SELECTED PASSAGE:
************

Bluff Point / Gubal Barge
Dive Site: Bluff Point / Gubal Barge Description: Reef / wreck Depth: 4 metres to mast (13 feet), 24 metres to sea floor (79 feet) Visibility: 30 metres (100 feet)
Bluff point is a steep wall dive that follows the coastline. There are plenty of small passages and inlets in the rock that hide away life. The reef is full of glassfish, butterflyfish, crocodilefish and a flat-headed scorpionfish. The wreck itself isn't much to look at, but it serves as an attraction for sealife. Keep an eye out for turtles.
Dive Site: Kimon M Description: 3129 ton cargo vessel Depth: 32 metres to seafloor at stern (105 feet) Length: 120 metres (394 feet) Visibility: 20 - 30 metres (65 - 100 feet)

************

SOURCE DATA:
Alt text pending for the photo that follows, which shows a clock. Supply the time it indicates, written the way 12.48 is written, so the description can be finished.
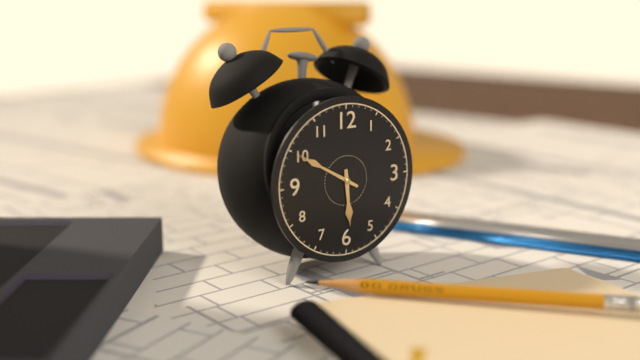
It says 5.50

************

ACTIONS TO TAKE:
• a. Decide whether each statement agrees with the dive site notes. For each, answer yes or no and quote the words of the text that decide it.
(i) The Bluff Point / Gubal Barge site offers visibility of 30 metres.
(ii) The Kimon M is described as a passenger ferry.
(iii) The wreck at Bluff Point is said to be impressive to look at.
• b. According to the dive site notes, what is the depth to the mast at Bluff Point / Gubal Barge?

ANSWER SET:
• a.
(i) Yes: "Visibility: 30 metres (100 feet)"
(ii) No: "3129 ton cargo vessel"
(iii) No: "The wreck itself isn't much to look at"

• b. 4 metres (13 feet)